Sections 22A (9)(i) and 21 enable the use of an unregistered drug under specific conditions with permission from the director-general of the Health Department. A valid medical reason for requiring cannabis use for therapeutic effects is necessary. The application form is available on the website of the MCC.
Cannabidiol (or more commonly known as CBD or dagga oil) is rescheduled as a Schedule 4 substance. This means that you can obtain the medicine with a prescription from a medical practitioner only.
Section 22C(1)(b) of the Medicines Act makes provision for the cultivation and growing of cannabis; manufacturing; importation; exportation; and distribution of cannabis-containing medicines. The MCC has developed guidelines for growing cannabis for medicinal and research purposes.
The aim is to provide minimum operating procedures relating to the cultivation of cannabis and manufacture of cannabis-related pharmaceutical products.
Licensed domestic cultivation of medicinal cannabis will be aimed at ensuring the supply of a standardised, quality-assured product for medical, scientific and clinical research purposes, and the implementation of control measures necessary to prevent misuse and to ensure patient safety.
Cannabis grown or cultivated for medicinal purposes, as well as any resulting products prepared from the plant material, will remain subject to stringent security and quality control measures.
The departments of Health and Agriculture and the SAPS are working together to look at the commercial suitability growing of hemp in South Africa. This is an ongoing process.
During its briefing to the committee, the MCC undertook to have an open-door policy to stakeholders, particularly in the evaluation of applications from growers. A working group for evaluations has been established between the departments of Health and Agriculture.
The MCC has emphasised that there will be an ongoing review of applications for research and medicinal use.
Earlier this year, the Western Cape High Court, in Prince v Minister of Justice and Constitutional Development and Others [SA 299 (WCC) (31 March 2017)], declared certain sections of the Drugs and Drug Trafficking Act and the Medicines Act inconsistent with the constitution and invalid, however, only to the extent that they prohibit the use of cannabis by an adult in private dwellings where the possession, purchase or cultivation of cannabis is for personal consumption by an adult.

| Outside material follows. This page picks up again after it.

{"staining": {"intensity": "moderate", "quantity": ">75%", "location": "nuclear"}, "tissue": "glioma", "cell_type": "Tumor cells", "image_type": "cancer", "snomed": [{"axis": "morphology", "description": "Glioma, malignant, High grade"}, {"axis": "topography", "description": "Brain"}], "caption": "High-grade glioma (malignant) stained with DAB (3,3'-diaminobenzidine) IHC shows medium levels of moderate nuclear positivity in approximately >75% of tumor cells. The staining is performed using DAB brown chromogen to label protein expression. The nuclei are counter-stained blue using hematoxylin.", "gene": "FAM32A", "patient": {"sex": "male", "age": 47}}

This declaration of invalidity is suspended for a period of 24 months from the date of this judgment in order to allow Parliament to correct the defects as set out in this judgment.
The landmark judgment applies to the private use of cannabis in your home, meaning that the drug can be used in your home not only for medicinal but other purposes as well.

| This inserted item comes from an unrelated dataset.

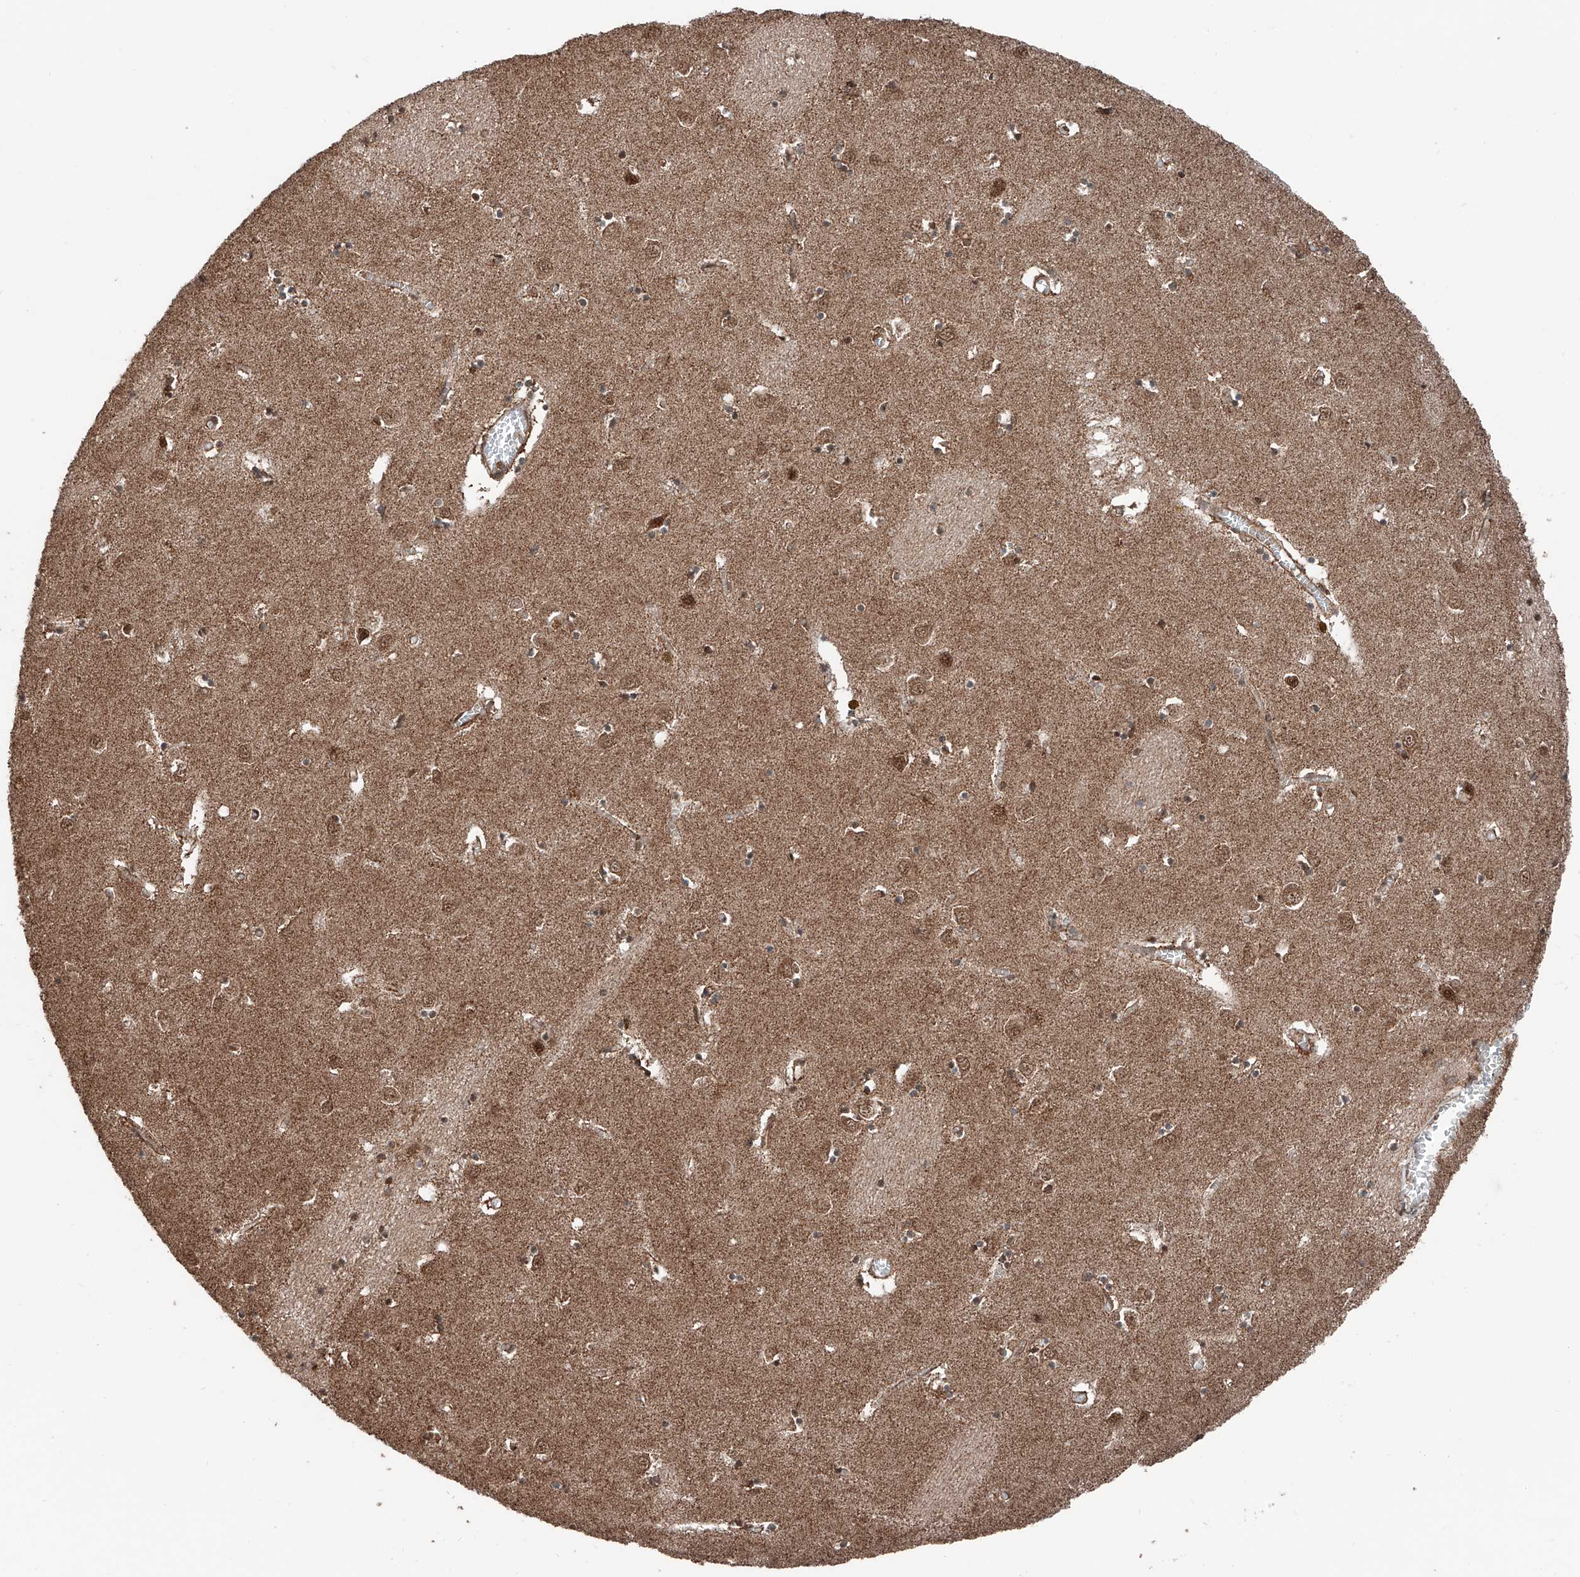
{"staining": {"intensity": "moderate", "quantity": ">75%", "location": "cytoplasmic/membranous,nuclear"}, "tissue": "caudate", "cell_type": "Glial cells", "image_type": "normal", "snomed": [{"axis": "morphology", "description": "Normal tissue, NOS"}, {"axis": "topography", "description": "Lateral ventricle wall"}], "caption": "Moderate cytoplasmic/membranous,nuclear positivity is identified in about >75% of glial cells in benign caudate. Immunohistochemistry (ihc) stains the protein in brown and the nuclei are stained blue.", "gene": "ZNF445", "patient": {"sex": "male", "age": 70}}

It may also be grown or cultivated in your home but only for private use.
The 24-month suspension of invalidity for certain sections of the Medicine Act and Drugs Act effectively means that the old laws stand for the period of suspension.
The judgment has been forwarded to the Constitutional Court for confirmation. It is therefore still legal for a police official to enter your home and arrest a person found to be in possession of cannabis. However, the right to privacy can be used as a defence when charged.
This is a major policy shift for South Africa and brings it in line with countries such as Australia and the Netherlands. However, cannabis still has a social stigma attached to it and some view it as a gateway drug likely to precede the use of other licit and illicit substances.
Living in a knowledge-based society brings with it the constant flow of information. This information shapes our attitudes and perceptions. As our attitudes and perceptions change so too are our laws amended.
It is therefore not unlikely or impossible to find that now as we are taxing sugar, proposing restrictions on alcohol advertising and proposing the removal of brands on tobacco that we may soon find ourselves legalising the commercialisation of cannabis for recreational use.